UVB radiation is a complete carcinogen able to initiate, promote, and progress keratinocyte cells toward carcinogenesis. Exposure to UVB leads to the propagation of a number of signal transduction pathways resulting in increased DNA binding of transcription factors, including activator protein-1 (AP-1), and subsequent gene expression. To test the hypothesis that AP-1 activation plays a role in the promotion of UVB-induced skin tumors, a dominant negative c-jun (TAM67) mutant transgene was expressed in the epidermis of SKH-1 hairless mice and bred with mice expressing an AP-1 luciferase reporter gene. Single UVB exposure experiments showed a significant decrease in AP-1 activity, as measured by luciferase levels, in mice expressing TAM67 72 h postexposure. Transgenic and nontransgenic littermates were placed into a chronic UVB exposure experiment, three exposures per week for 25 weeks. Expression of TAM67 reduced the number of tumors per mouse by 58% and tumor sizes were 79% smaller than the tumors present in the nontransgenic study group. These tumors were histologically identified as squamous cell carcinomas.

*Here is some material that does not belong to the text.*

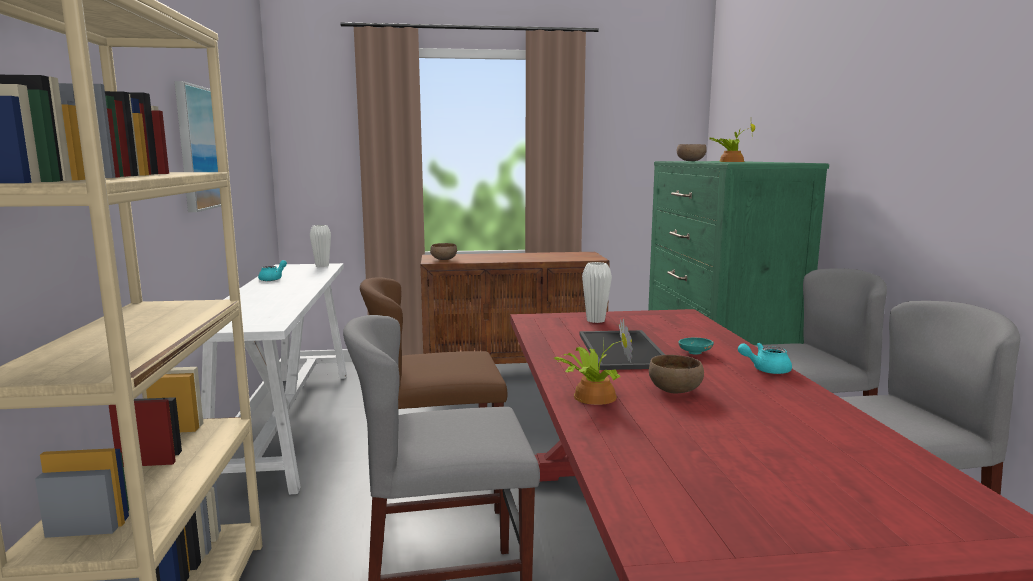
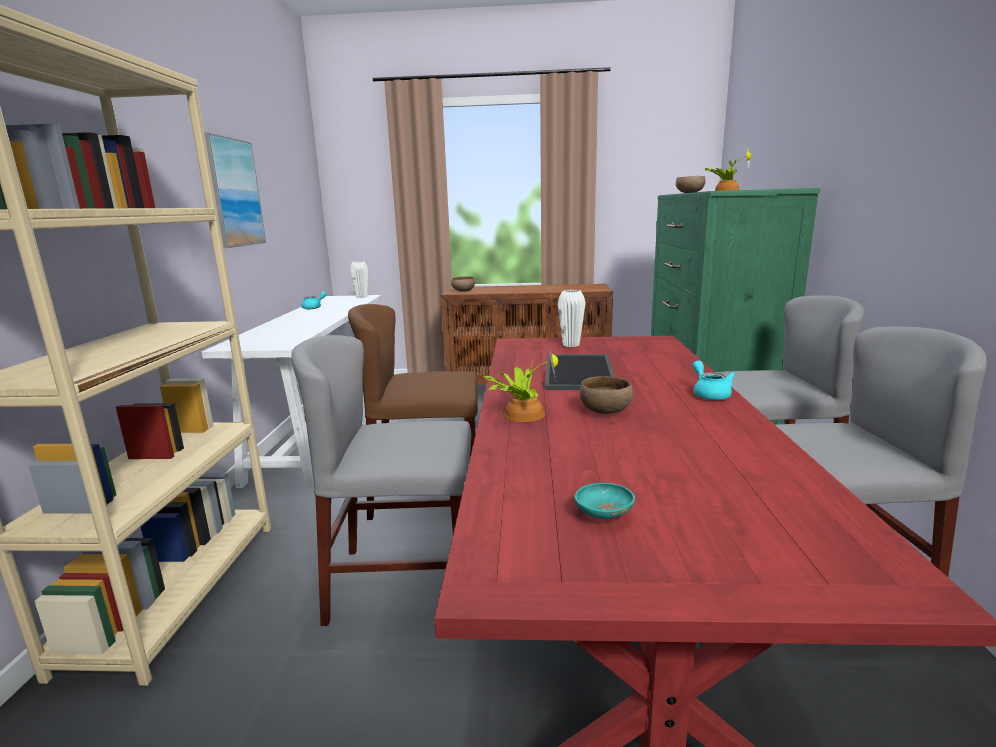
camera: 10 degrees right, 5 degrees up
turquoise bowl [678,337,714,355] -> turquoise bowl moved to [575,483,635,519]
turquoise teapot [738,343,792,374] -> turquoise teapot turned 75 degrees clockwise [693,361,735,400]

TAM67 had no effect on UVB-induced hyperplasia because comparable epidermal thickening was observed in both study groups over a 5-day period post-UVB exposure. Immunohistochemical analysis showed a reduction in the number of cyclin D(1)-expressing cells in squamous cell carcinoma samples removed from the TAM67 study group. These data show that TAM67 can inhibit UVB-induced squamous cell carcinoma formation, suggesting that AP-1 is a good candidate target for the development of new chemoprevention strategies to prevent sunlight-induced skin cancers.